The “inner loop” of the HRM model architecture consists of two iterative modules. Both modules use the attention mechanism in a standard transformer block configuration. One “L module” is designed to quickly process low-level computations. Another “H module” is designed to handle long-term planning and more advanced reasoning.
The L module basically works like a standard RNN, but it tends to quickly focus on short-term patterns and stop updating hidden states. However, the state update at timestep t in a standard RNN is only conditioned by the hidden state at the previous timestep. t-1updates the hidden state of the L module. zL— so what it focuses on is also conditioned by the current hidden state of the H module zH.
The hidden states of the H module change much more slowly than the L module. The inner loop operates on the next cycle. T Timestep: After L module updates hidden state zL T Many times, the H module uses the following final state: zL Go to update zH. every time step Tthe L module often already converges to a local equilibrium and stops updating. However, since it is updated, zL conditioned on the current value of . zHeach update zH Establishes a new context for the L module. This starts a new “convergence phase” that allows lower-level modules to continue learning.
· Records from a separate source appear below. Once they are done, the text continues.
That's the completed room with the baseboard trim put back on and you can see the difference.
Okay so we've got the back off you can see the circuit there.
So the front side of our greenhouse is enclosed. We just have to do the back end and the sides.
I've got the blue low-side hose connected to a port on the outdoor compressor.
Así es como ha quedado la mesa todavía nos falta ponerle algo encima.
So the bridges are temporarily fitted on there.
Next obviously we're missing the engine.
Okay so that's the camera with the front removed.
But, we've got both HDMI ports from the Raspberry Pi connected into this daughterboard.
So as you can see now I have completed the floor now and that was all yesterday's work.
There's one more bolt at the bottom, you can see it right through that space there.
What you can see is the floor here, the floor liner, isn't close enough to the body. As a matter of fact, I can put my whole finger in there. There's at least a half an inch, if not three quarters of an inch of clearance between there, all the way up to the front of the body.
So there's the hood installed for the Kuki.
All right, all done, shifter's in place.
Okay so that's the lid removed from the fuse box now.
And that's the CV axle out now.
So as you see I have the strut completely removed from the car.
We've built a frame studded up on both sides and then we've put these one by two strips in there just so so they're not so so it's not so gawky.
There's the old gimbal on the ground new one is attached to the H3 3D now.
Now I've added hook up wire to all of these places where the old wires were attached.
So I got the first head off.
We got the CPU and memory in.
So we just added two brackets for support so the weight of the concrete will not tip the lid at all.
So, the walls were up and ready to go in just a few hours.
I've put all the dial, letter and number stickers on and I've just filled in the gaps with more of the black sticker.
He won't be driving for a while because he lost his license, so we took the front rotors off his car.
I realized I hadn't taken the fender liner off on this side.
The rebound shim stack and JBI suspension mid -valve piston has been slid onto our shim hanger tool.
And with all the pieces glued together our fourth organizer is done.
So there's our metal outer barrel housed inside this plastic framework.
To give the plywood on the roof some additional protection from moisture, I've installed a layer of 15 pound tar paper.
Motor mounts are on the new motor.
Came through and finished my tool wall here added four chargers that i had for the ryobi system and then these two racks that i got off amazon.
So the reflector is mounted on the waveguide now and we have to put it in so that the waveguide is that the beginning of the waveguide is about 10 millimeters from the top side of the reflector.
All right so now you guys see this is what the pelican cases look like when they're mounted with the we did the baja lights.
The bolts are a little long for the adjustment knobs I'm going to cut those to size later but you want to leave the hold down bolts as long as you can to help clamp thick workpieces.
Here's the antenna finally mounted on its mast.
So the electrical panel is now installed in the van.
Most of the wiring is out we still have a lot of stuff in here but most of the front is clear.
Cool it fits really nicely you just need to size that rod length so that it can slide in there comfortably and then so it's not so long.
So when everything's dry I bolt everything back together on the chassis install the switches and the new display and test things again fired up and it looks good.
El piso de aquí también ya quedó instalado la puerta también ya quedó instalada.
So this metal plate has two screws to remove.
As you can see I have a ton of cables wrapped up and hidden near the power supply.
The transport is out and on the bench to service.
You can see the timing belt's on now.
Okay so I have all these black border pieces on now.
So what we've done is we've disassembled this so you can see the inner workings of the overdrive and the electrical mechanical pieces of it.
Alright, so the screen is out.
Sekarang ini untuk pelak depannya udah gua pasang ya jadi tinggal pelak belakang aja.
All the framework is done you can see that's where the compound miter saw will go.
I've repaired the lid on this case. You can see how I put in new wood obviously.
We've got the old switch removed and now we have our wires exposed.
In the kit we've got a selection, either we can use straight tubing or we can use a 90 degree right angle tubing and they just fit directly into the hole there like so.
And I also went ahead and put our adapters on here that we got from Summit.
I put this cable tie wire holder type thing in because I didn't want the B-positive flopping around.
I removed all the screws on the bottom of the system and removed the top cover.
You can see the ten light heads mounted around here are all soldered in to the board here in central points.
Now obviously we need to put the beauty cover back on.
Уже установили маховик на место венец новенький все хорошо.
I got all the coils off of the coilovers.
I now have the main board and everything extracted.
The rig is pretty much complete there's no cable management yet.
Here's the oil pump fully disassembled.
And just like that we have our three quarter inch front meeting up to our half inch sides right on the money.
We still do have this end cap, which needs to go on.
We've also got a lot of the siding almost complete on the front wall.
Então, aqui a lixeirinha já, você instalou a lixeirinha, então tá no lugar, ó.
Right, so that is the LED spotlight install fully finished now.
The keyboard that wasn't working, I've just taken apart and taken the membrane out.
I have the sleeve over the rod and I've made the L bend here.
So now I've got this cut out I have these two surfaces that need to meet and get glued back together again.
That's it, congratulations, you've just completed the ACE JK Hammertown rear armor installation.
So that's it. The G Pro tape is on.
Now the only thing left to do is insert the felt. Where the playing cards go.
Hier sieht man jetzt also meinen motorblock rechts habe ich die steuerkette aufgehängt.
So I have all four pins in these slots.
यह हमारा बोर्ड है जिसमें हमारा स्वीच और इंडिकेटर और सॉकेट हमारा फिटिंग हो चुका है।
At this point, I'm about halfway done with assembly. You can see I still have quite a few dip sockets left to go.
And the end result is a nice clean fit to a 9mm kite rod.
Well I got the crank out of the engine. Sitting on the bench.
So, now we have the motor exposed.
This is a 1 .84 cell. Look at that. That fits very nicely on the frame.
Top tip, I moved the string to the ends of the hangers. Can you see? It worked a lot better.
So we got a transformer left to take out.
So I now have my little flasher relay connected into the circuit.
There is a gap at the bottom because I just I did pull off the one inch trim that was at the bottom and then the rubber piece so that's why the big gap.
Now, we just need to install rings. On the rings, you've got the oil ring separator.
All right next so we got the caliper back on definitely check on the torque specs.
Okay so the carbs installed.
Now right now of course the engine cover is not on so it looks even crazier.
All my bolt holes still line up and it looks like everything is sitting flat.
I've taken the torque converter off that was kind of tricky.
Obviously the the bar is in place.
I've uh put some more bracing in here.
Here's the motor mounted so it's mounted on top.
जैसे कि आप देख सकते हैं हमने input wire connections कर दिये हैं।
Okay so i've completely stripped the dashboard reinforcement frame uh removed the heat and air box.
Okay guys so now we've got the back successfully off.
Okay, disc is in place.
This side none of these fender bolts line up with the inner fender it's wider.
This means that every time the L module “solves” a short-term task, the H module is updated. Updates to the H module instruct the L module to resolve several issues. new short-term tasks. The H module essentially performs long-term planning, and the L module performs smaller subtasks associated with that long-term planning. This loop is T L module update will be executed N times. both T and N A tunable hyperparameter.
Overall, the core HRM architecture that powers the inner loop includes four learnable components.
-
Ann output network it receives the final value zH and use soft max This function converts hidden states into probabilities and is used to predict the value of the output tokens (which collectively represent the solution to the puzzle).